+++ Excerpt

Pickle empty file error #197

oliver-lloyd · 2021-04-21T13:22:17Z

I have received this same error message from several Ax search jobs spanning multiple models and datasets:

concurrent.futures.process._RemoteTraceback: 
"""
Traceback (most recent call last):
  File "/home/fu19841/miniconda3/envs/libkge/lib/python3.7/concurrent/futures/process.py", line 239, in _process_worker
    r = call_item.fn(*call_item.args, **call_item.kwargs)
  File "/home/fu19841/LPComparison/scripts/kge/kge/job/search.py", line 232, in _run_train_job
    raise e
  File "/home/fu19841/LPComparison/scripts/kge/kge/job/search.py", line 131, in _run_train_job
    checkpoint_file, train_job_config.get("job.device")
  File "/home/fu19841/LPComparison/scripts/kge/kge/util/io.py", line 41, in load_checkpoint
    checkpoint = torch.load(checkpoint_file, map_location="cpu")
  File "/home/fu19841/miniconda3/envs/libkge/lib/python3.7/site-packages/torch/serialization.py", line 595, in load
    return _legacy_load(opened_file, map_location, pickle_module, **pickle_load_args)
  File "/home/fu19841/miniconda3/envs/libkge/lib/python3.7/site-packages/torch/serialization.py", line 764, in _legacy_load
    magic_number = pickle_module.load(f, **pickle_load_args)
EOFError: Ran out of input
"""

The above exception was the direct cause of the following exception:

Traceback (most recent call last):
  File "/home/fu19841/miniconda3/envs/libkge/bin/kge", line 33, in <module>
    sys.exit(load_entry_point('libkge', 'console_scripts', 'kge')())
  File "/home/fu19841/LPComparison/scripts/kge/kge/cli.py", line 285, in main
    job.run()
  File "/home/fu19841/LPComparison/scripts/kge/kge/job/job.py", line 159, in run
    result = self._run()
  File "/home/fu19841/LPComparison/scripts/kge/kge/job/search_auto.py", line 162, in _run
    (self, trial_no, config, self.num_trials, list(parameters.keys())),
  File "/home/fu19841/LPComparison/scripts/kge/kge/job/search.py", line 75, in submit_task
    self.wait_task()

++++++
+++ Given material

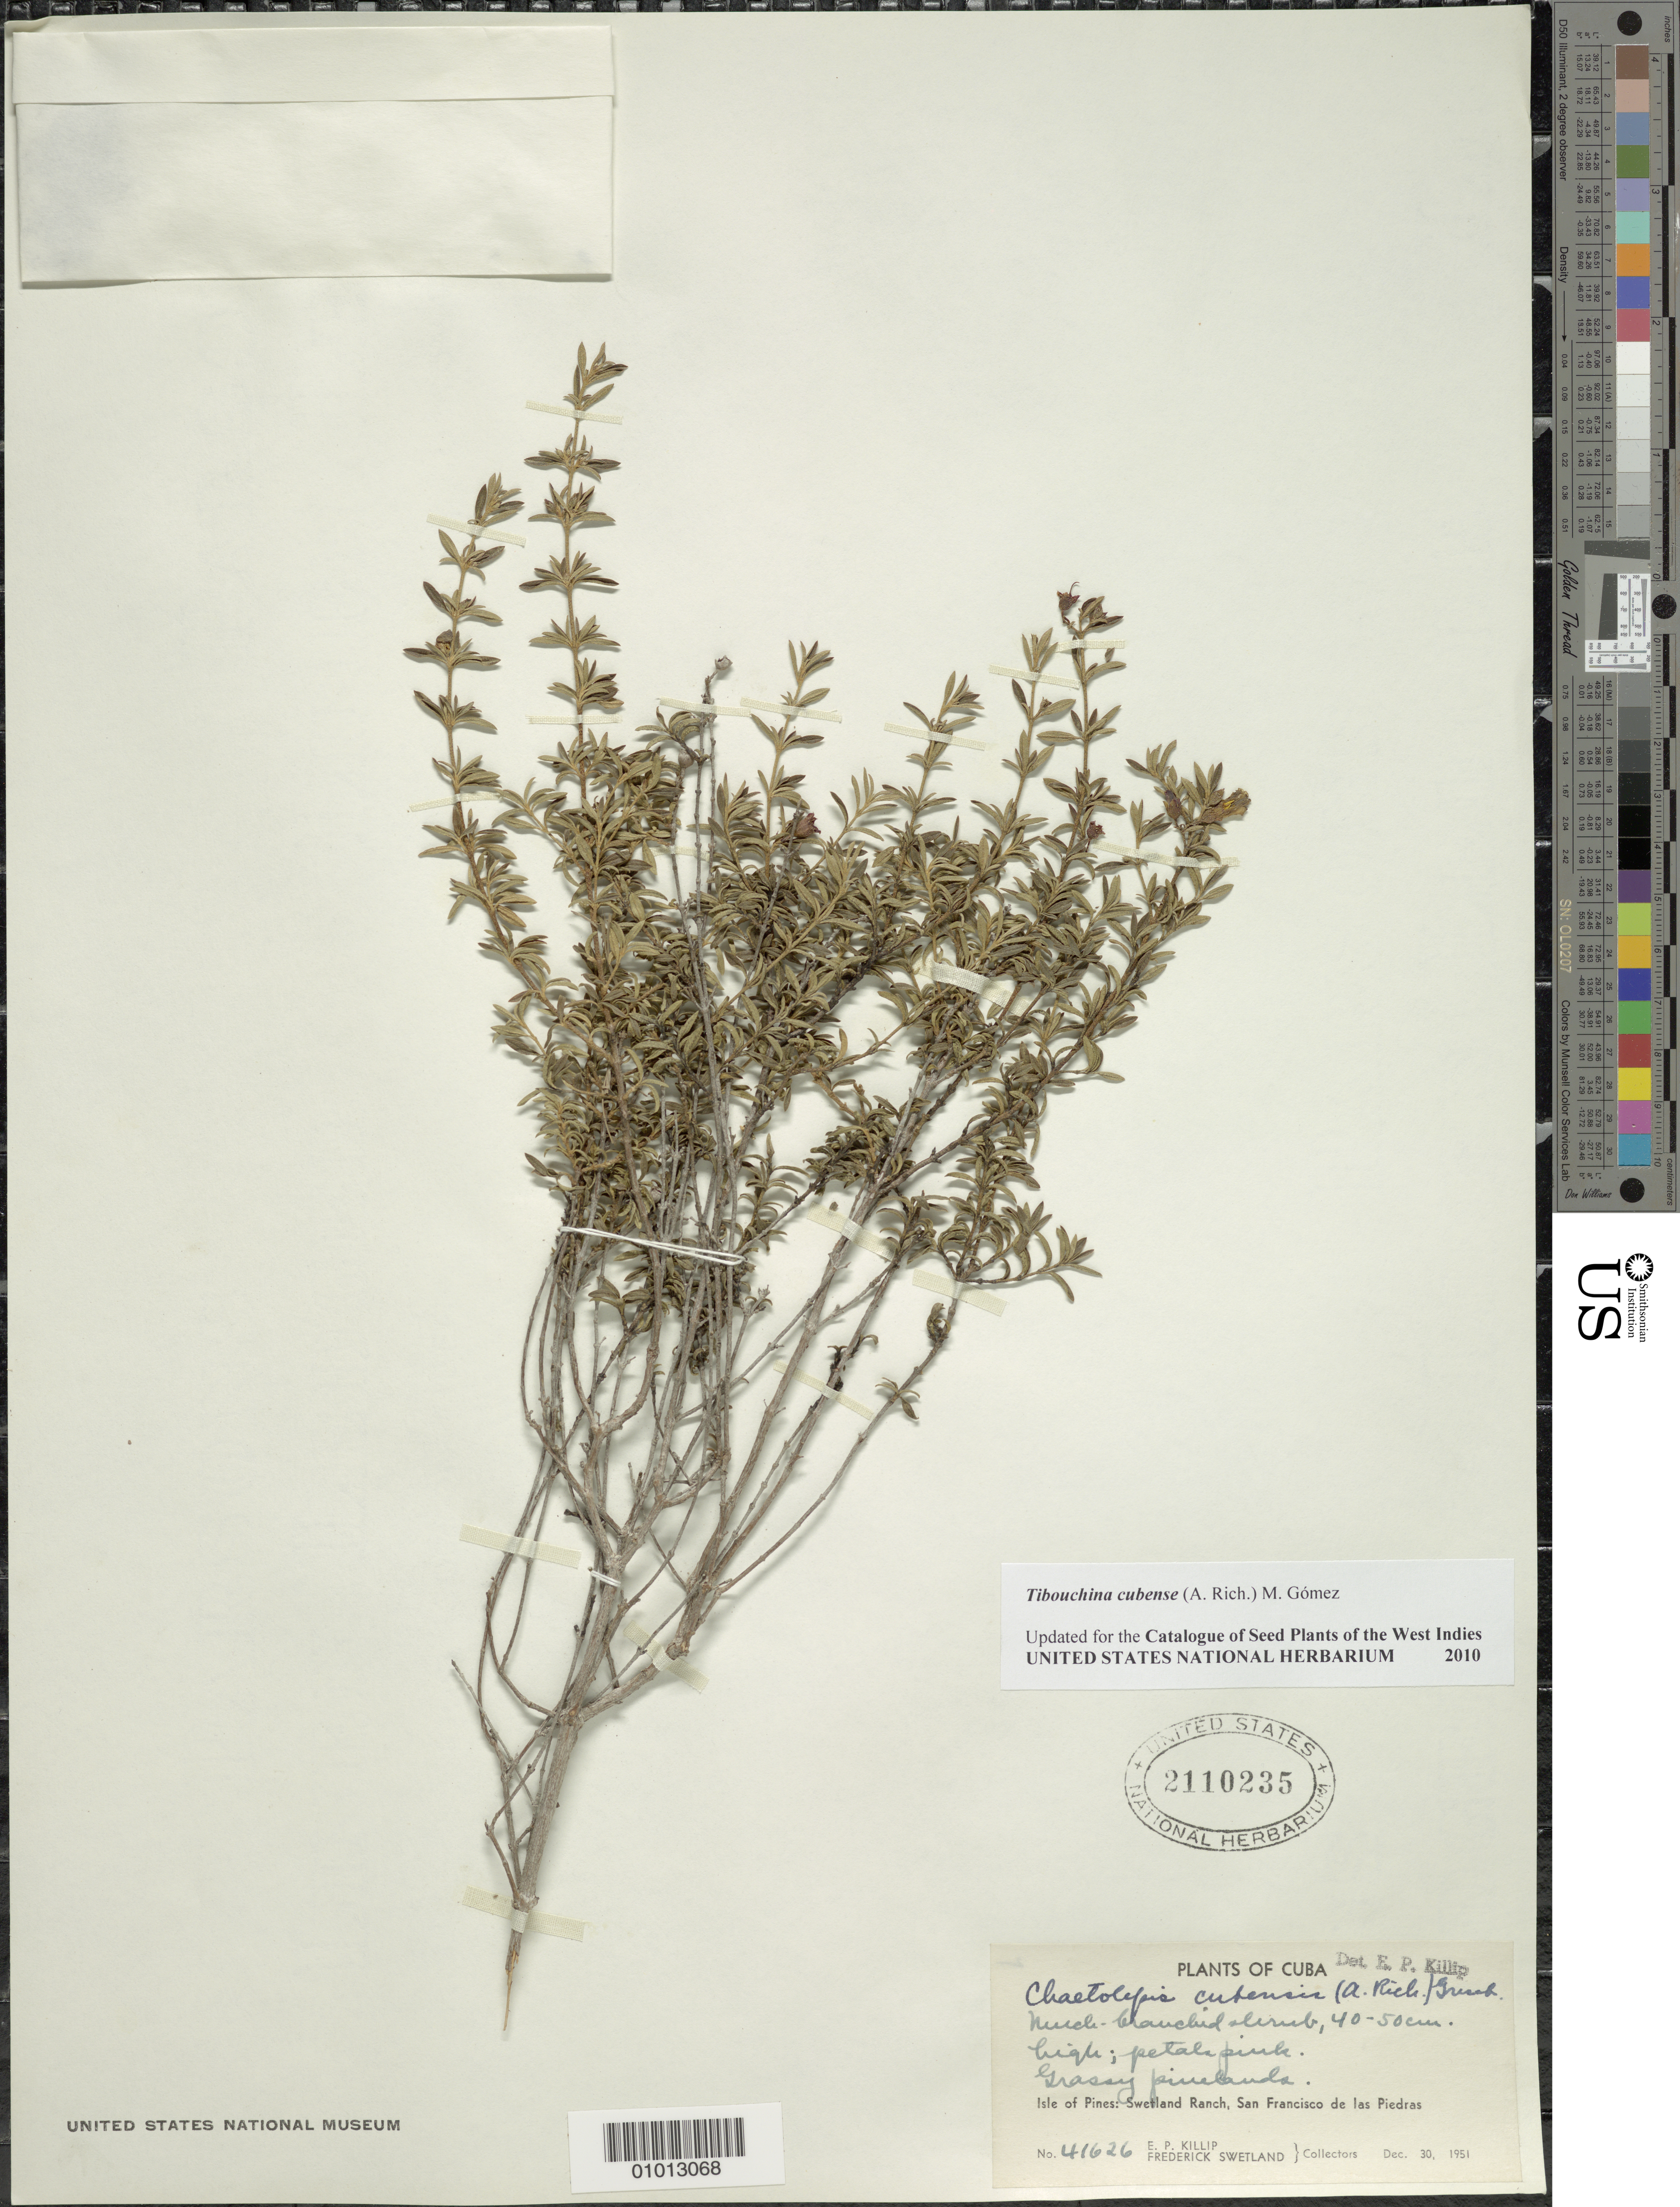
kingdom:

++++++

## Work to do:
Could you reproduce everything in the pickle error issue from "EOFError: Ran out" down to "result = self._run()"?

## Worked solution:
EOFError: Ran out of input
"""

The above exception was the direct cause of the following exception:

Traceback (most recent call last):
  File "/home/fu19841/miniconda3/envs/libkge/bin/kge", line 33, in <module>
    sys.exit(load_entry_point('libkge', 'console_scripts', 'kge')())
  File "/home/fu19841/LPComparison/scripts/kge/kge/cli.py", line 285, in main
    job.run()
  File "/home/fu19841/LPComparison/scripts/kge/kge/job/job.py", line 159, in run
    result = self._run()